RECORDED DATA →
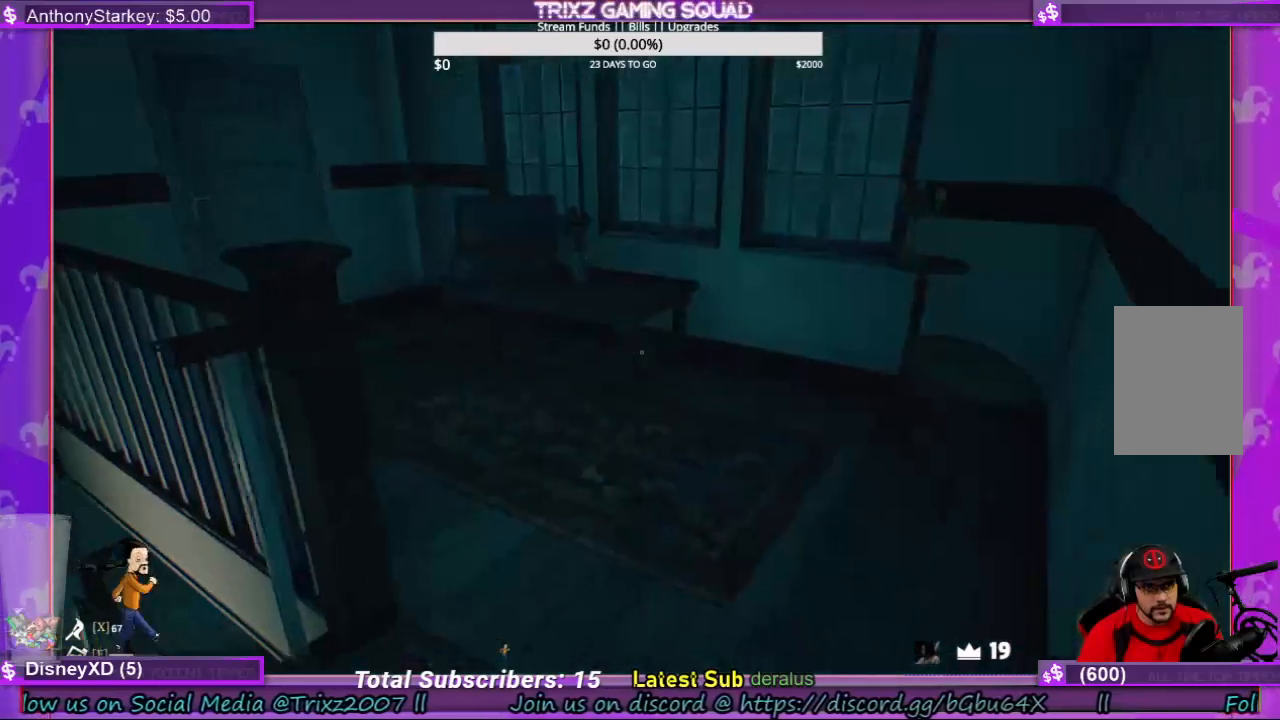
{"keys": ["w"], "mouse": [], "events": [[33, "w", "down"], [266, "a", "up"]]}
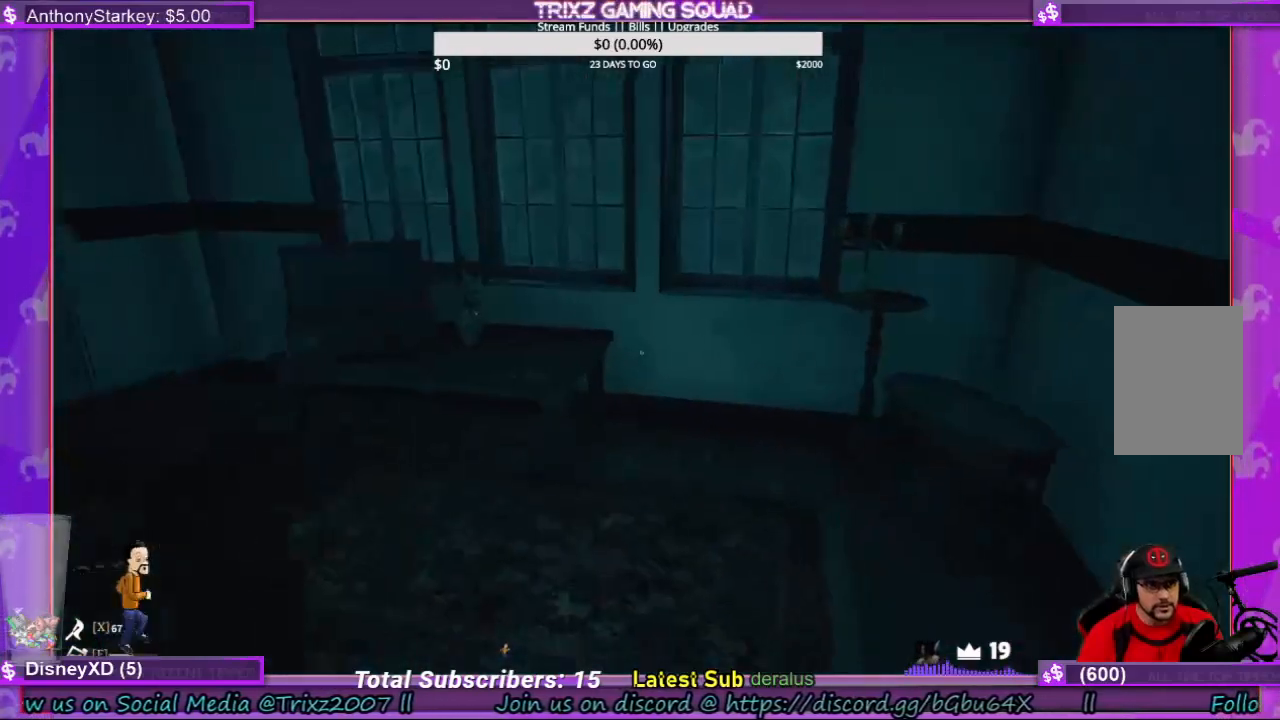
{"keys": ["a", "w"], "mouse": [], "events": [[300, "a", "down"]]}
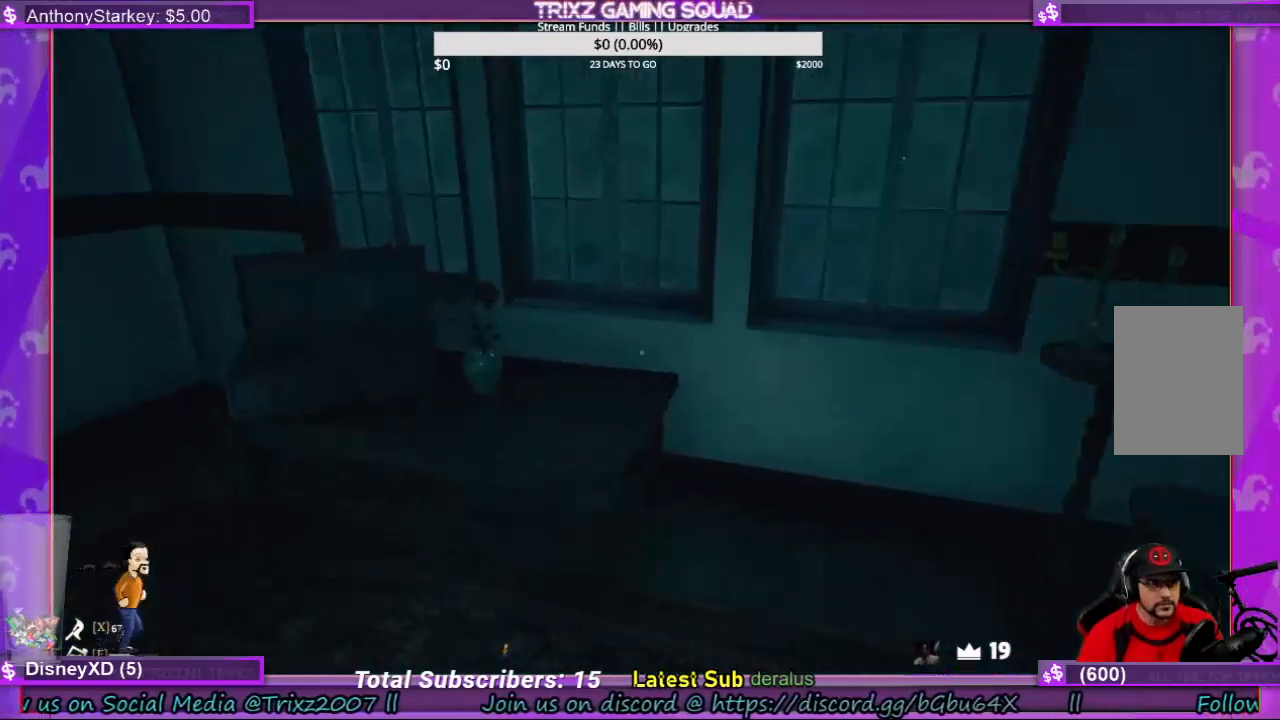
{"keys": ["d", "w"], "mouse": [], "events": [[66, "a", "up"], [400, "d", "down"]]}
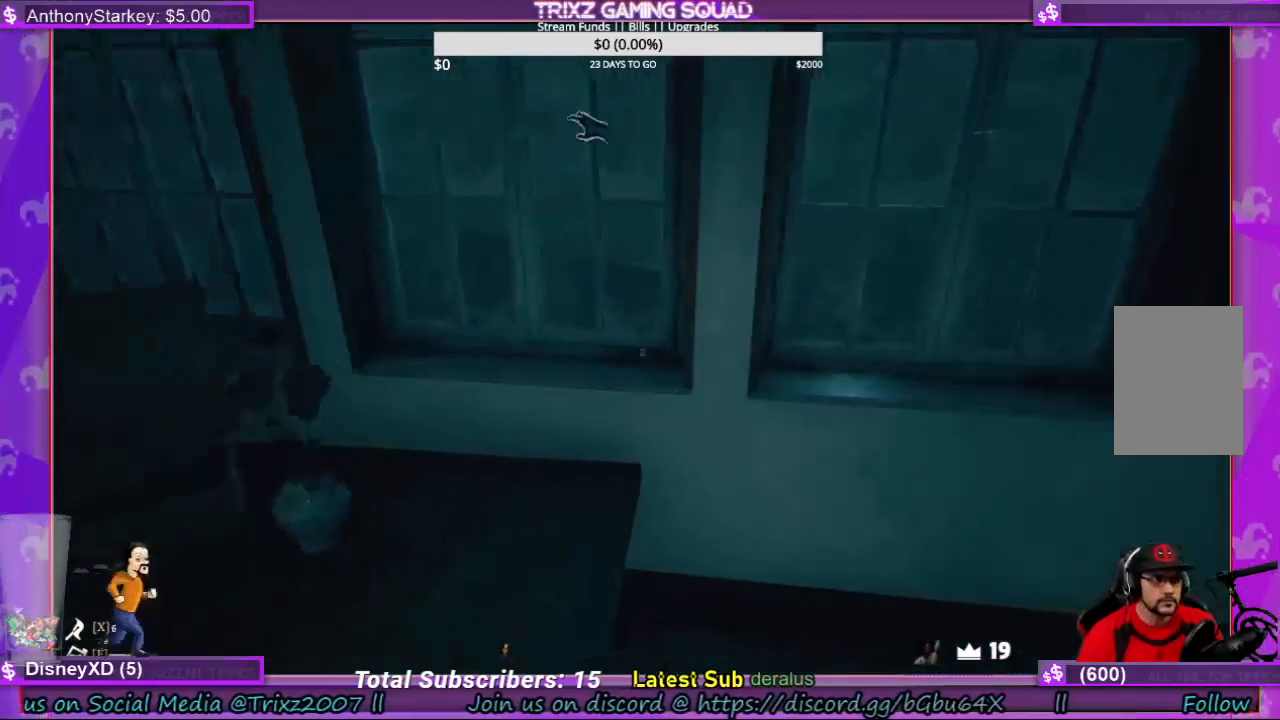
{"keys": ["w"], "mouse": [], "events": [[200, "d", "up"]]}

TASK DIRECTIONS → From the material, report only how many lines include the word "down".

TASK ANSWER → 3